参加したのは男性10名。女性は幹事と佐和子さんのみ。幹事の女性以外は全員が独身。佐和子さんを囲む会、といった雰囲気だった。秀一さんも参加していて、仕事の話を少し交わした。
「お互いにどうして結婚しないのか、という話になりました。彼はお父さんが運送業に失敗して負債を抱えていて、同窓会の前年には事故でそのお父さんを亡くしています。傾いた会社を引き継いだ彼は結婚どころじゃなかったそうです」
語り口はソフトで、顔は薄めの秀一さん。男性として「嫌ではない」と感じたと佐和子さんは振り返る。逆に言えば、その程度の感想だった。20代の頃は居酒屋でアルバイトしていた秀一さんは任された料理番に忙しかったようだ。
実は、そのBBQを取り仕切ったリーダー格の男性が佐和子さんに同窓会で一目ぼれ。周囲に「会いたくて仕方ない」と言い触らしたので実現した企画だった。しかし、面と向かうと彼は佐和子さんをデートに誘わない。
「1年後の夏にも同じように集まりました。

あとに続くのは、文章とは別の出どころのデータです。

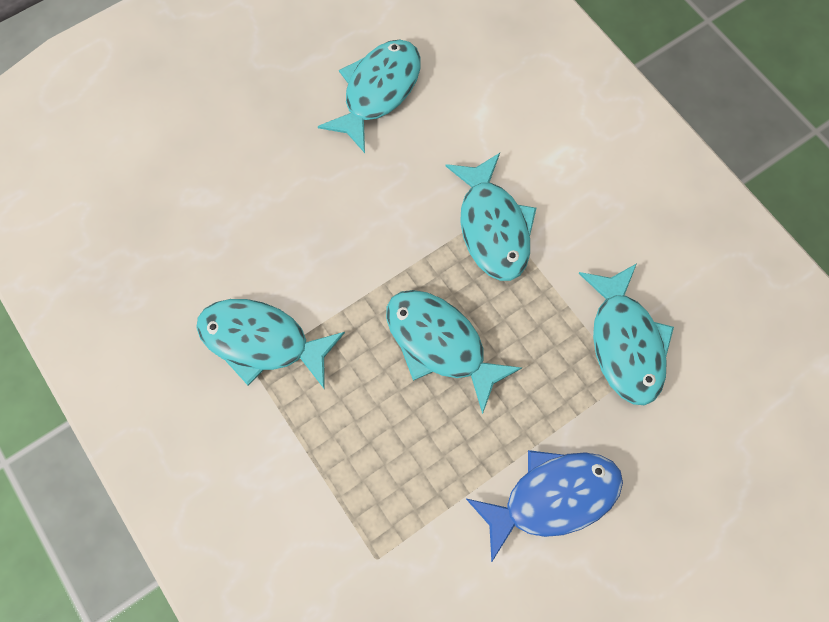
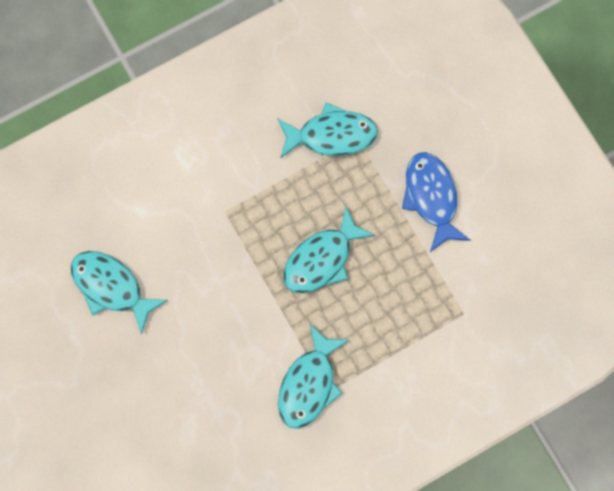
camera: 85 degrees left, 5 degrees up
(492, 227) = (236, 213): turquoise fish -> none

それまでの間、友達と一緒にいるときに電話がかかってきたりもしたんです。でも、本人からちゃんと誘われたことはありませんでした。私は直球ストレート派なので、『デートぐらいは付き合うから、ちゃんと自分の口で言ってよ!』と抗議したんです」
それでもリーダーは煮え切らない。周囲が大喜びしながら叱咤激励する様子が目に浮かぶようだ。秀一さんも一緒になって笑っていたらしい。平和な光景である。
一緒の帰り道で…
佐和子さんの祖母がいる家と秀一さんの実家は、徒歩で行き来できる距離にある。その日は2人で途中まで一緒に帰った。
「リーダーと付き合うのか、という話になりました。『食事ぐらいなら誰とでも行けるけれど、その先は別。結婚はできない』と言ったんです。そうしたら、秀一さんから『じゃあ、オレと付き合うか?』と言われたんです。なぜそういう展開になるのかわかりませんけど」
佐和子さんはど真ん中のストレートが来たらバットを振らずにはいられない性格である。
「結婚が前提ならいいよ。この年齢まできたら、付き合う時間は無駄だから」と答えた。秀一さんの返事はYES。